2. Hubungan Kedua Bagian Botol
Hubungkan kedua bagian botol dengan menggunakan kain. Kain yang digunakan berupa sumbu kompor. Atau bisa dengan menggunakan kaos kaki dan bisa juga dengan menggunakan kain flanel yang dipotong seukuran sumbu kompor.
Lubangi bagian tutup botol agar kain atau sumbu kompor bisa masuk ke lubang tutup botol sehingga kain dapat menjuntai kebagian bawah botol. Kain ini berfungsi untuk menghubungkan nutrisi air dengan media tanam.
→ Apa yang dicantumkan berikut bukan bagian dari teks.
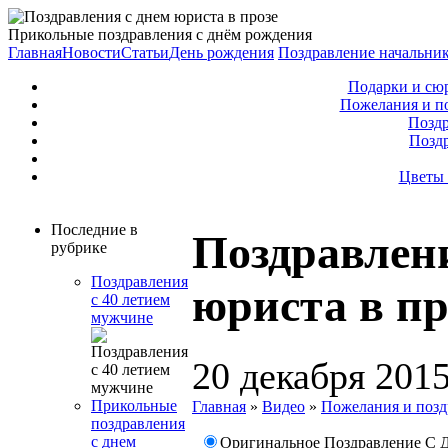
Прикольные поздравления с днём рождения
Главная
Новости
Статьи
День рождения
Поздравление начальни
Подарки и сю
Пожелания и п
Поздр
Позд
Цветы 
Последние в
Поздравлени
рубрике
Поздравления
юриста в пр
с 40 летием
мужчине
20 декабря 201
Прикольные
Главная
»
Видео
»
Пожелания и позд
поздравления
с днем
Оригинальное Поздравление С Д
3. MENANAM BIBIT KEDALAM MEDIA TANAM
Kesimpulan
Kesimpulan dari projek kali ini adalah Vertical garden berfungsi menghadirkan efek visual, membuat penanda sebuah lokasi, meningkatkan keanekaragaman hayati. Vertical garden dibangun berdasarkan prinsip desain kesatuan, aksentuasi, dan proporsi. Vertical garden dibangunan beradasarkan tinjauan aksesbilitas, aspek keselamatan, serta pemilihan hardscape yang tepat, seperti pemilihan kayu sebagai kerangka vertical garden. Evaluasi nilai estetika menunjukkan bahwa vertical garden dapat menambah nilai estetika suatu tempat sempit.
Saran
Saran untuk perancangan sebuah vertical garden yang akan diletakkan dalam
sebuah lokasi kebun (outdoor), perlu mempertimbangkan :
1. Luasan pada vertical garden yang akan dibuat jika difungsikan sebagai pemecah angin.
2. Prinsip desain tentang keseimbangan, irama, sirkulasi dan keamanan pada vertical garden.
3. Penggunaan bahan untuk frame yang akan digunakan untuk vertical garden.
4. Pemilihan tanaman yang akan digunakan untuk vertical garden.